What is deniability and why you may not want it?

What is it?

The Urban dictionary defines plausible deniability as:
A condition in which a subject can safely and believably deny knowledge of any particular truth that may exist because the subject is deliberately made unaware of said truth so as to benefit or shield the subject from any responsibility associated through the knowledge of such truth.

In cryptography deniability refers to inability to prove that the encrypted or plain-text message exists at all.

That sounds good – a perfect defence, no encryption, no keys, no worries! But there are a few nuances you may not like at all.

One important thing about safety of an encryption tool is ability to resist a direct attack when an adversary has captured a device often together with its owner. It is well-known that the weakest part of a cryptosystem is a human. To break an encryption it is much easier for an adversary to “break” a human part of the chain, so it would be much safer not to reveal the encryption, pretend that it does not exist altogether.

You may try to deny that you have a key, a password or whatever else in case you got captured by a legal authority. However in some jurisdictions such as UK, not giving up the keys is a crime. You'd be better off giving up the keys and deny that any other keys exist (however, that might not help and you will stay locked). If you hold the other keys and wouldn't reveal them, you are in a trouble – there are plenty of ways to prove that the hidden files exist. The operating system, third-party software, such as text editors, search assistances leak information about a location of files, time stamps, disk serial numbers or even the plain-text contents of a file that may prove the existence of the encrypted files. Lying to a law-enforcement officer, for example in the USA, is a crime.

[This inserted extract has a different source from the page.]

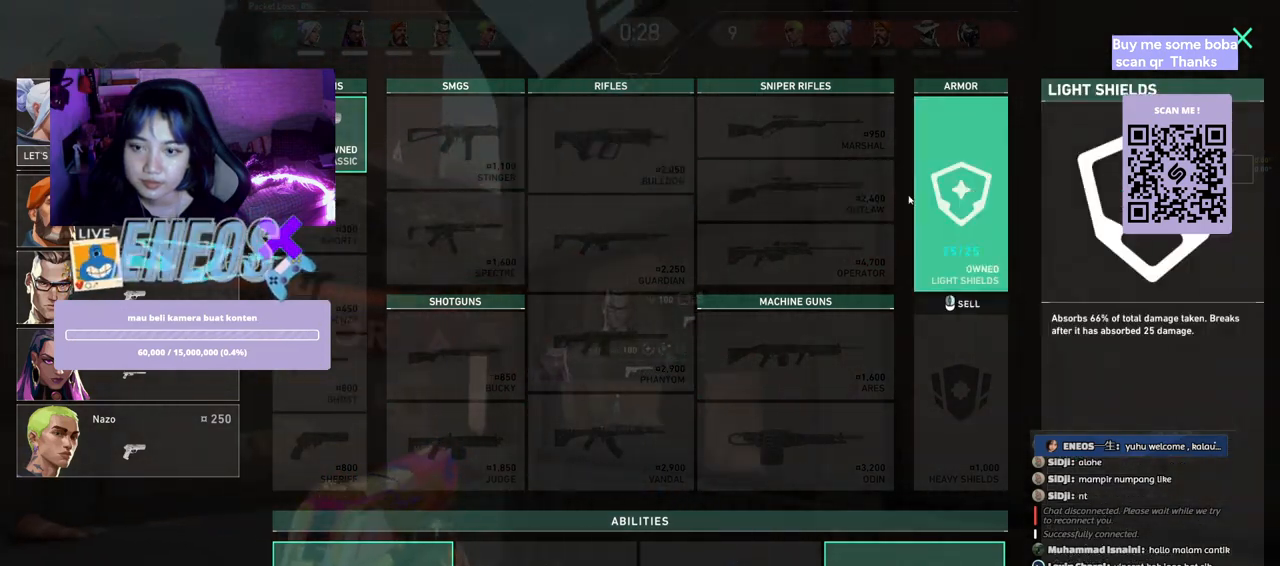
{"keys": ["d", "s"], "mouse": [], "events": []}
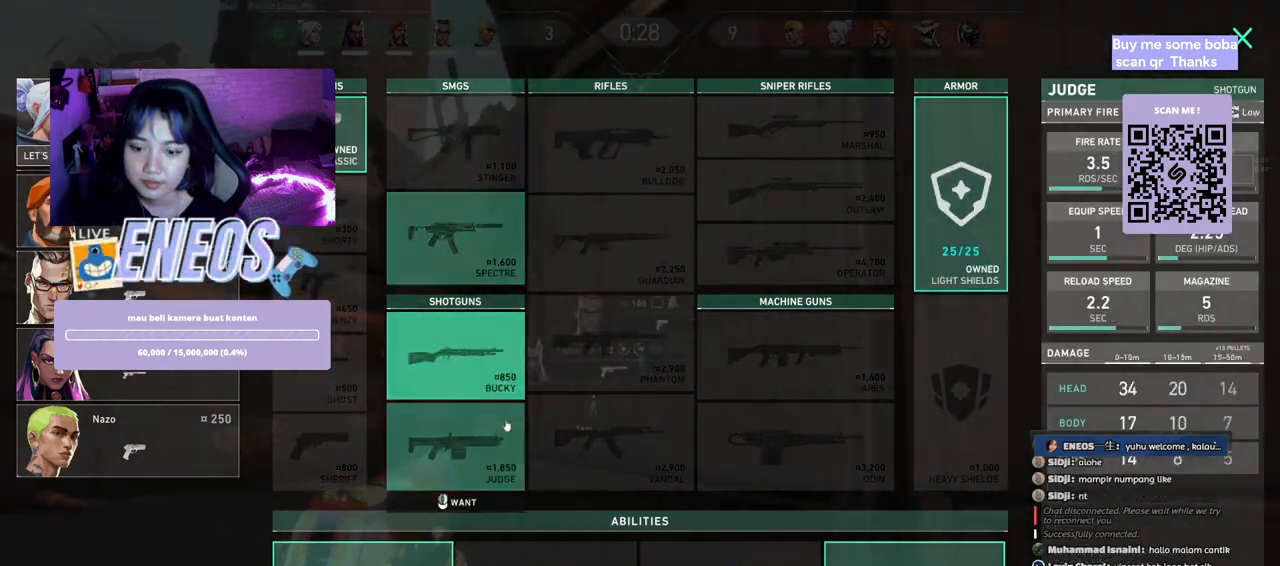
{"keys": ["d"], "mouse": [], "events": [[17, "s", "up"], [367, "mouse_right", "down"], [483, "mouse_right", "up"]]}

But imagine that you've got captured by an adversary who doesn't care neither about legal consequences nor about you personally. There is such a thing as a rubber-hose cryptanalysis. Sooner or later you will have to reveal the information. But it depends what information you have to reveal. There are no proofs of how many more keys are out there, so there always is a possibility that you hold one more key. Everybody knows that and it may lead to continuous torture.

All in all, a deniability might work in certain situations, but in a really serious case it makes things much worse. You might be tortured even if you don't have a key. There are no reliable ways of telling that there are no more keys. Or, on the legal side, there are a few options to keep you locked, starting from “spoliation of evidence” and ending with “terrorist suspect”.

There are a few possible workarounds to keep you safe and not to break the law.

Multiple login accounts. Rubber-hose until done. That may work out if a rubber-hose approach is inappropriate for any reasons. But, there is one important point. Login password won't reveal any really important data. Well, the adversary will know your e-mail account, address book, notes and gallery. But the contents of the messages will remain safe unless you saved them locally to secure notes.

Key expiration. This is the best solution since you don't need to lie or hide anything, you just tell the truth that there were the keys but not any more, they are vanished. Moreover, there are no ways you can recall the keys because of their complexity and absence of any human-readable forms of those keys. They can try to restore the erased and overwritten keys (but keep in mind, that no matter how many times the information is overwritten, due to the nature of flash memory used in a device, a low-level research might reveal the deleted information).

SenseMail utilises both of those approaches (Well, expiring keys will be released in the next version of the app). It's up to you which one to use... That's also the reason why SenseMail doesn't use any biometric stuff.